On April 13th, 2012, my wife Debbie was diagnosed with breast cancer. On the pages of Caringbridge.org, (search debbiebrodinsky), I started a journal documenting the journey, which three surgeries, multiple recoveries, and plenty of emotional moments later, will lead to the One Year Cancer Free moment on May 10th, 2013.
Today is May 1st. Over at the Caringbridge.org site I have elected to share the Top Ten most significant moments of that journey, posting them one day at a time, leading up to May 10th.
But I’ve decided to mirror that message here on this blog. And instead of just posting the link, I am posting the journal entries. I hope you will choose to take part. Although I open myself up on these pages on a daily basis, I am offering up a deeper view into my world, into my heart, but more importantly if you choose to follow, you will get to know the woman I am incredibly fortunate elected to accept my hand in marriage more than 15 years ago.
So here it goes, #10. And we start at the beginning, with what was titled, My Story, about what was happening to Debbie, but which I quickly learned was Our Story. So if you will take my take my hand and share my heart, we’ll begin:
And so another journey begins. However, this time it will end differently. I’ll say it again, this time there will be a different ending.
Two-and-a-half years ago we lost our father/father-in-law, Jerry Gross, after a battle with and surgery to remove esophageal cancer. We didn’t think it would end that way, but it did. We were just beginning to get on with our lives… and now we learn the love of my life, the mother of my two beautiful daughters, Debbie, has been diagnosed with breast cancer.
It all started with a mammogram back in March that showed something was “a little different” from another mammogram about a year ago. And after an MRI, an Ultra-Sound and eventually an MRI needle-guided biopsy, we had an answer. After the biopsy, the radiologist told us he believed at first glance there was a 1-in-10 chance the tissue sample was malignant.
Unfortunately he was wrong.
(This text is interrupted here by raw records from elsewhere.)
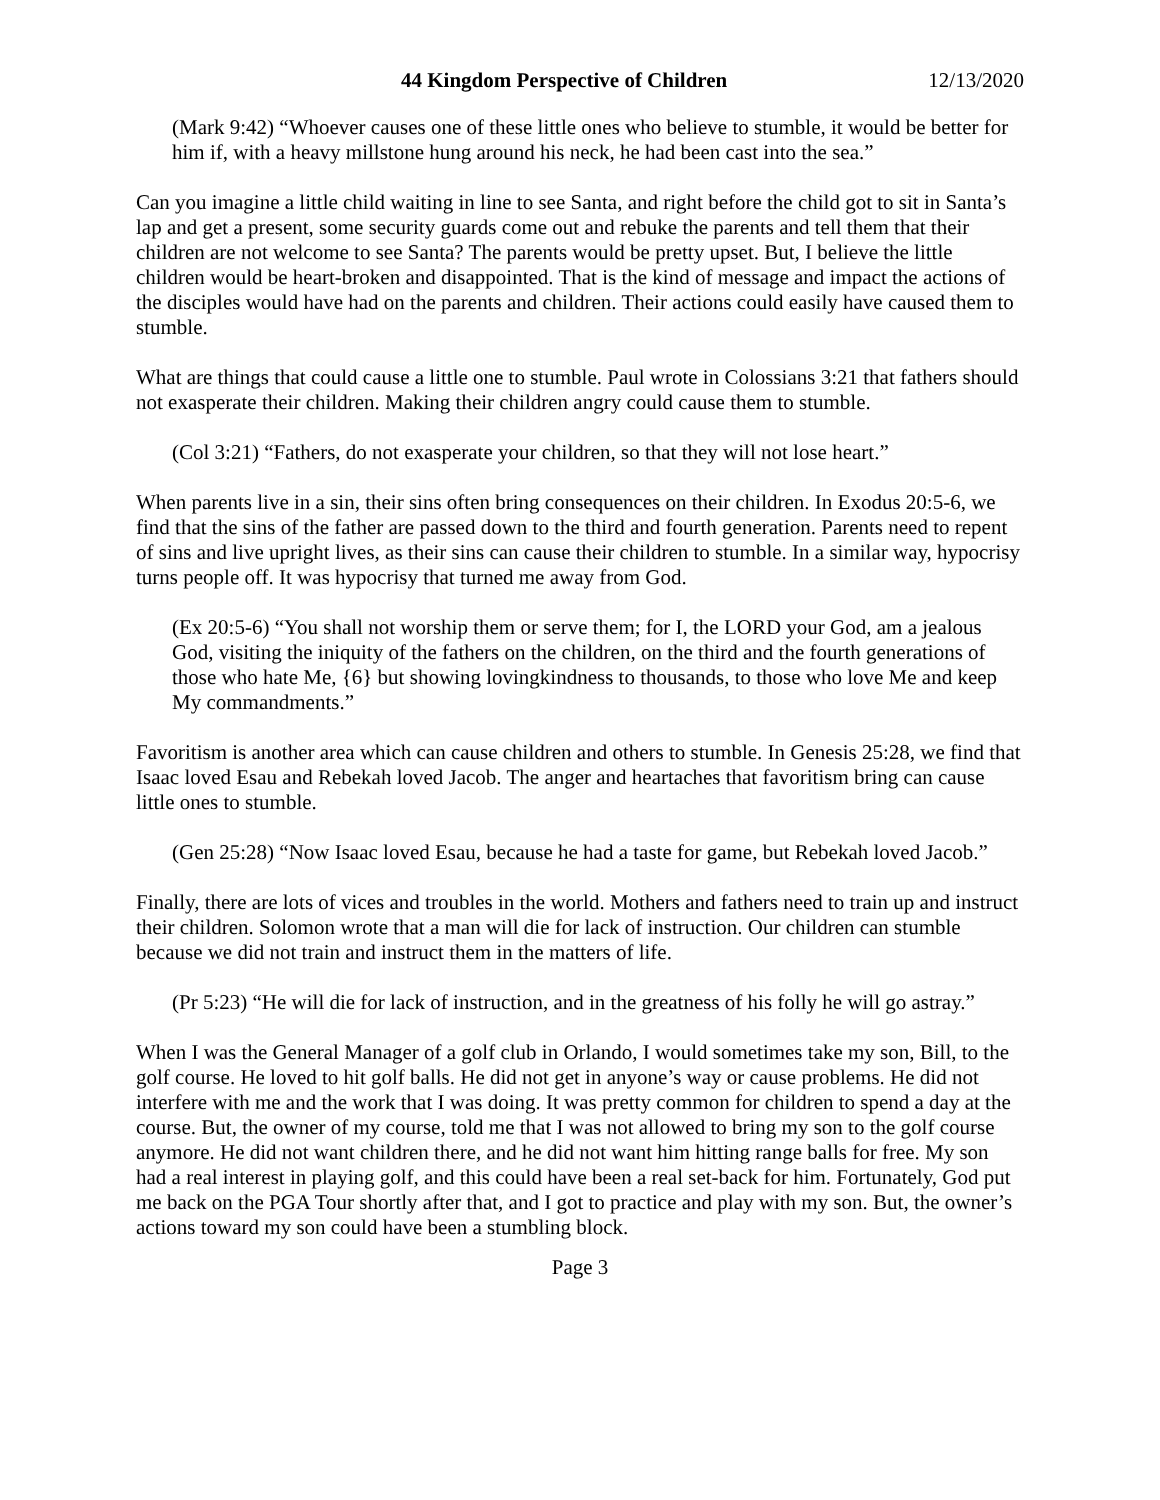44 Kingdom Perspective of Children 12/13/2020
(Mark 9:42) “Whoever causes one of these little ones who believe to stumble, it would be better for him if, with a heavy millstone hung around his neck, he had been cast into the sea.”
Can you imagine a little child waiting in line to see Santa, and right before the child got to sit in Santa’s lap and get a present, some security guards come out and rebuke the parents and tell them that their children are not welcome to see Santa? The parents would be pretty upset. But, I believe the little children would be heart-broken and disappointed. That is the kind of message and impact the actions of the disciples would have had on the parents and children. Their actions could easily have caused them to stumble.
What are things that could cause a little one to stumble. Paul wrote in Colossians 3:21 that fathers should not exasperate their children. Making their children angry could cause them to stumble.
(Col 3:21) “Fathers, do not exasperate your children, so that they will not lose heart.”
When parents live in a sin, their sins often bring consequences on their children. In Exodus 20:5-6, we find that the sins of the father are passed down to the third and fourth generation. Parents need to repent of sins and live upright lives, as their sins can cause their children to stumble. In a similar way, hypocrisy turns people off. It was hypocrisy that turned me away from God.
(Ex 20:5-6) “You shall not worship them or serve them; for I, the LORD your God, am a jealous God, visiting the iniquity of the fathers on the children, on the third and the fourth generations of those who hate Me, {6} but showing lovingkindness to thousands, to those who love Me and keep My commandments.”
Favoritism is another area which can cause children and others to stumble. In Genesis 25:28, we find that Isaac loved Esau and Rebekah loved Jacob. The anger and heartaches that favoritism bring can cause little ones to stumble.
(Gen 25:28) “Now Isaac loved Esau, because he had a taste for game, but Rebekah loved Jacob.”
Finally, there are lots of vices and troubles in the world. Mothers and fathers need to train up and instruct their children. Solomon wrote that a man will die for lack of instruction. Our children can stumble because we did not train and instruct them in the matters of life.
(Pr 5:23) “He will die for lack of instruction, and in the greatness of his folly he will go astray.”
When I was the General Manager of a golf club in Orlando, I would sometimes take my son, Bill, to the golf course. He loved to hit golf balls. He did not get in anyone’s way or cause problems. He did not interfere with me and the work that I was doing. It was pretty common for children to spend a day at the course. But, the owner of my course, told me that I was not allowed to bring my son to the golf course anymore. He did not want children there, and he did not want him hitting range balls for free. My son had a real interest in playing golf, and this could have been a real set-back for him. Fortunately, God put me back on the PGA Tour shortly after that, and I got to practice and play with my son. But, the owner’s actions toward my son could have been a stumbling block.
Page 3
The pathology report showed the tissue was not benign. It is DCIS, Ductal Carcinoma In-Situ. Thousands of cases are diagnosed ever year. But there is also an invasive tumor outside the duct, the real area of concern… and a few other areas of “suspicion”.
On Thursday, April 19th, we met with one of the best, Dr Neil Friedman, head of the Hoffberger Breast Center at Mercy Medical Center. After an examination and a review of the films he confirmed, cancer.
The options: a lumpectomy (not easy because of the cystic nature of the breast) or a mastectomy. Debbie has opted for the latter. But being the young mother of two, the decision is to go with a double mastectomy. The goal is to stop looking over our shoulders, always worrying about the next mammogram, the next irregularity, the next “follow-up”, the next round of testing. Its time for all that to end. Its time to move forward, without fear.
We just learned this evening, that the mastectomy and the reconstructive surgery will be scheduled for Thursday, May 10th. Dr Bernard Chang from Mercy will do the reconstructive surgery and implants. In the end, this will be OK and Debbie will be one of the survivors.
Never thought we would be going through anything like this… but who does? It is simply another avenue on the journey of life. Country singer Gary Allan has a song, “Life ain’t always beautiful”. But my wife is, my girls are, our family is, our incredible friends are… and that ‘s what it is all about. With all your love and support how can we lose? Debbie will need all of it as she begins the next chapter of her life… and our lives together. Already we need to say thanks to so many for reaching out and letting us know you are there. It is a true blessing.
My wife is a fighter. No doubt about that. She will come out of this on the other side, better than she went in. The struggle of life does not beat you, it only makes you stronger. I am married to the most beautiful, funny, smart incredible woman.. who happens to be an outstanding mother to boot. No cancer is going to take that away and it will not defeat us.
Deb gets her strength from our girls, Sophie and Emily, from her sister Alisa and maybe most of all from her mom and my mother-in-law, Sharon, who herself is a 20-year-breast-cancer -survivor. She is leading by example. You fight back, you don’t get beat, you ride the emotional rollercoaster and when the ride ends, you get up and look back and realize you were scared, but you made it. That’s all that matters.
All of those who survive every day give us strength: “The journey of a thousand miles must begin with a single step. To know the road ahead, ask those coming back”.
Those who have made the journey before Debbie give us strength.
Those who love us give us hope and light.
Those who we have never met, but are living the same challenge…. you have our support.
Thanks for being there. We couldn’t ask for more.